Le gouvernement approuve ses deux orientations principales : le dispositif d'encadrement des vignes doit être généralisé après 2015 pour corriger les effets de la mesure initiale ; le dispositif doit être pérenne.
La négociation est en cours au niveau européen, M. Le Foll s'y consacre.
Q - (Sur la transition énergétique)
R - Sur la transition énergétique, il faut être concurrentiel. La question du coût de l'énergie est centrale. Pourrons-nous avoir une politique énergétique européenne commune ? C'est le souhait du président de la République. Nous travaillons avec l'Allemagne sur ces sujets : la rénovation thermique des bâtiments, le développement des énergies renouvelables, avec la création de l'Office franco-allemand des énergies renouvelables, inauguré le 6 février dernier par Mme Batho et son homologue allemand ; les infrastructures de connexion énergétiques bénéficient de crédits communautaires de un milliard consacrés à l'interconnexion.
(...)
Q - (Sur la dimension sociale de l'Union européenne)
R - Vous avez raison, l'Union n'est pas seulement économique et budgétaire ; elle doit aussi être sociale.
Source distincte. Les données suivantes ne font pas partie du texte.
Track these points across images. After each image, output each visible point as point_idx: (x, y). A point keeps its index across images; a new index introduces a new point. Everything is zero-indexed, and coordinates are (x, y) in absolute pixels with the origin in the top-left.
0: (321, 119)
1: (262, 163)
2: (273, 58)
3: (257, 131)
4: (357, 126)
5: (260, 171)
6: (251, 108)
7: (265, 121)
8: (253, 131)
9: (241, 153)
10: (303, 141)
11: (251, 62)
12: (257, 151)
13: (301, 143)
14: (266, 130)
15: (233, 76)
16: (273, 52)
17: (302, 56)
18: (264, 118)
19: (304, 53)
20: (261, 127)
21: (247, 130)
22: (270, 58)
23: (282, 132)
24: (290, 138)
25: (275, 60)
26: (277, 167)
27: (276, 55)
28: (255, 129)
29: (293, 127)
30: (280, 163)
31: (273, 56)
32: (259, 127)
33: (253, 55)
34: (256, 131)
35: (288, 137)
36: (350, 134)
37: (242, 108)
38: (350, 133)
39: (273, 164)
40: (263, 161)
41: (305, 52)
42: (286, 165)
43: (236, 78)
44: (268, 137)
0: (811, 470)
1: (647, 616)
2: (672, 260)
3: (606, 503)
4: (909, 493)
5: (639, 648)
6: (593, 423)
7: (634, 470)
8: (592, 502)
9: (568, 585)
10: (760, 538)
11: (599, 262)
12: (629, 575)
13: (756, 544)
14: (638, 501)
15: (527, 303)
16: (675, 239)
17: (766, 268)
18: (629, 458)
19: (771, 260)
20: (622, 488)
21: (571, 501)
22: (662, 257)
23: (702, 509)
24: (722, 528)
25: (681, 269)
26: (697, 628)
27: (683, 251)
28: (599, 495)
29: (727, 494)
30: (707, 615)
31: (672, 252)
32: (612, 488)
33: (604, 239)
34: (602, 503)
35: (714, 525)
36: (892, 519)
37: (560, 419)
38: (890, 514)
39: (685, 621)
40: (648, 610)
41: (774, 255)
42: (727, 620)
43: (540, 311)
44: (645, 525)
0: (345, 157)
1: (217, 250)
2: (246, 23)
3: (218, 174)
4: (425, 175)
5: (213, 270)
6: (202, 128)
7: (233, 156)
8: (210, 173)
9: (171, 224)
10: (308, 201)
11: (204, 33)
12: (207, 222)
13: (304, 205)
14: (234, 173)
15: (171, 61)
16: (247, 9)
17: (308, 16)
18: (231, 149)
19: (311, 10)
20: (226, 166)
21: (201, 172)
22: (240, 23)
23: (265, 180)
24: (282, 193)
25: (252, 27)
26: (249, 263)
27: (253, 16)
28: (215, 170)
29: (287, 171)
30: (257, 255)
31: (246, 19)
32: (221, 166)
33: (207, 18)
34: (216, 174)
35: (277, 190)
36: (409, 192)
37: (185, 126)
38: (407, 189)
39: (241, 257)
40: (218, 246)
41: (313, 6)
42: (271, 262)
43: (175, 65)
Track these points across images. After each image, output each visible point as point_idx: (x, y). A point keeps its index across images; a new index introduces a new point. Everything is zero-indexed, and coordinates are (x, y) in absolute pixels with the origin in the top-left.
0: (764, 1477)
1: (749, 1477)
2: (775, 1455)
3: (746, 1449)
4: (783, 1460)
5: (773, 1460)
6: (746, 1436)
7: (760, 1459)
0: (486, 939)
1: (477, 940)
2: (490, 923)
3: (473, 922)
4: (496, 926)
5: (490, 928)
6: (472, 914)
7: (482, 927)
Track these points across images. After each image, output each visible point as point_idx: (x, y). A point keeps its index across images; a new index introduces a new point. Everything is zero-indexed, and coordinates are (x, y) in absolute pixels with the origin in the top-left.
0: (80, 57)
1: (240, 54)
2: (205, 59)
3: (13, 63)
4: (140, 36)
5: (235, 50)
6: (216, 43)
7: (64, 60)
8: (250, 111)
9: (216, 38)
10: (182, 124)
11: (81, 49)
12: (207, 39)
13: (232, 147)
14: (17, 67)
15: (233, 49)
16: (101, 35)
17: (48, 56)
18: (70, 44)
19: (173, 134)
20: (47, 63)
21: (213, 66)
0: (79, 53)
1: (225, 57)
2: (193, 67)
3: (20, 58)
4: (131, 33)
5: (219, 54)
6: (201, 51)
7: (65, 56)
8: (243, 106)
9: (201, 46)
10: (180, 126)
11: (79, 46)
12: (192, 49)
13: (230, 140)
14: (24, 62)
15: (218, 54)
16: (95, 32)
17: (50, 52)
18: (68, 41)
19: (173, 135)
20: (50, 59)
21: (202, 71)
Conventions collectives, portabilité des droits sociaux, salaire minimum, y compris dans l'agriculture où on recourt parfois à des pratiques qui favorisent la délocalisation d'activités d'un État membre vers un autre, lutte contre le chômage des jeunes... Les choses bougent sur tous ces sujets, moins vite que nous le voulons mais plus vite que si nous n'étions pas là... Pour preuves, la convergence franco-allemande sur la garantie des droits sociaux, le fait que la question sociale figure désormais à l'agenda de M. Van Rompuy, la création d'un fonds de 6 milliards pour les jeunes chômeurs. Nous souhaitons que l'ambition de la France devienne celle de l'Europe tout entière.
Q - (Sur les contentieux)
R - Ils sont en cours, vous comprendrez que je me montre prudent. Toute déclaration hasardeuse pourrait être utilisée contre la France. OPCVM - la Cour de justice a tranché en mai 2012 - taxe Copé-Fillon sur les fournisseurs d'accès à internet - les conclusions de l'avocat général ne sont pas encore rendues - dossier du précompte mobilier : l'héritage, effectivement, est lourd, nous nous en serions bien passé. Nous nous employons à le solder dans les meilleures conditions./.